AIM OF THE EXERCISE >> From the line that contains "teddy bear: present [46,256,100,321]" through the closing line of the entries, write out each line exactly; pictures stay out.

(Multi-frame change data)
== Segment start ==

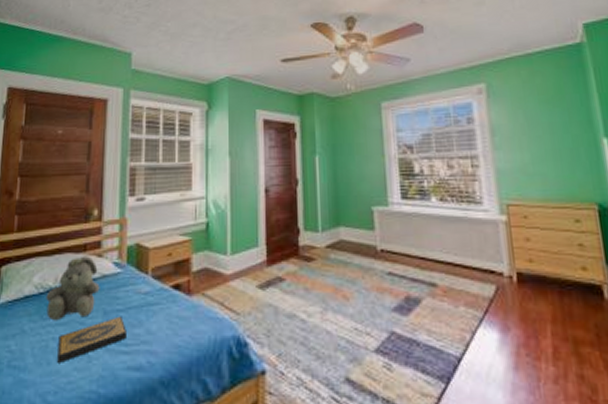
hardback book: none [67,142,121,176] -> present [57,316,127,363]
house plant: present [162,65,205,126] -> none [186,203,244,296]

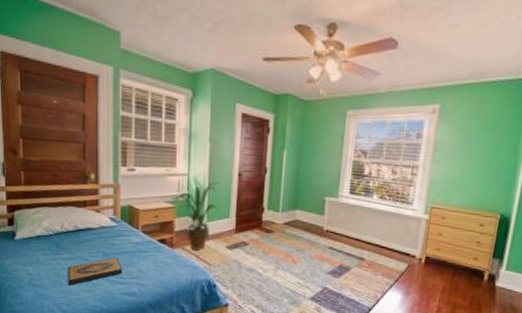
teddy bear: present [46,256,100,321] -> none [55,210,99,256]
house plant: none [186,203,244,296] -> present [170,182,219,251]

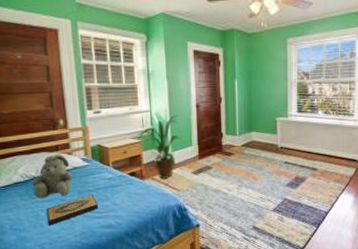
teddy bear: none [55,210,99,256] -> present [31,154,74,199]

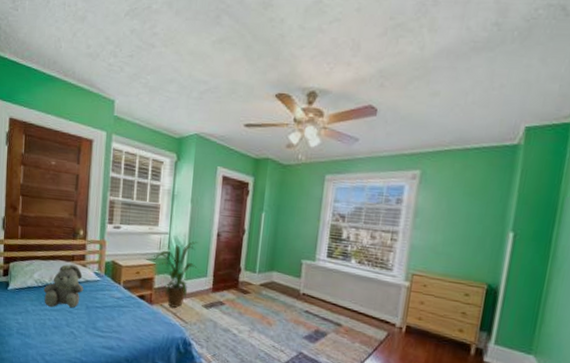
hardback book: present [46,194,98,225] -> none [52,311,103,336]

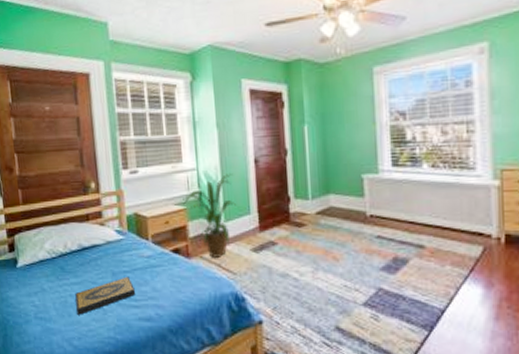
teddy bear: present [43,264,84,308] -> none [58,225,106,281]
hardback book: none [52,311,103,336] -> present [75,276,135,315]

== Segment end ==

TASK OUTPUT >>
teddy bear: present [46,256,100,321] -> none [55,210,99,256]
house plant: none [186,203,244,296] -> present [170,182,219,251]

teddy bear: none [55,210,99,256] -> present [31,154,74,199]

hardback book: present [46,194,98,225] -> none [52,311,103,336]

teddy bear: present [43,264,84,308] -> none [58,225,106,281]
hardback book: none [52,311,103,336] -> present [75,276,135,315]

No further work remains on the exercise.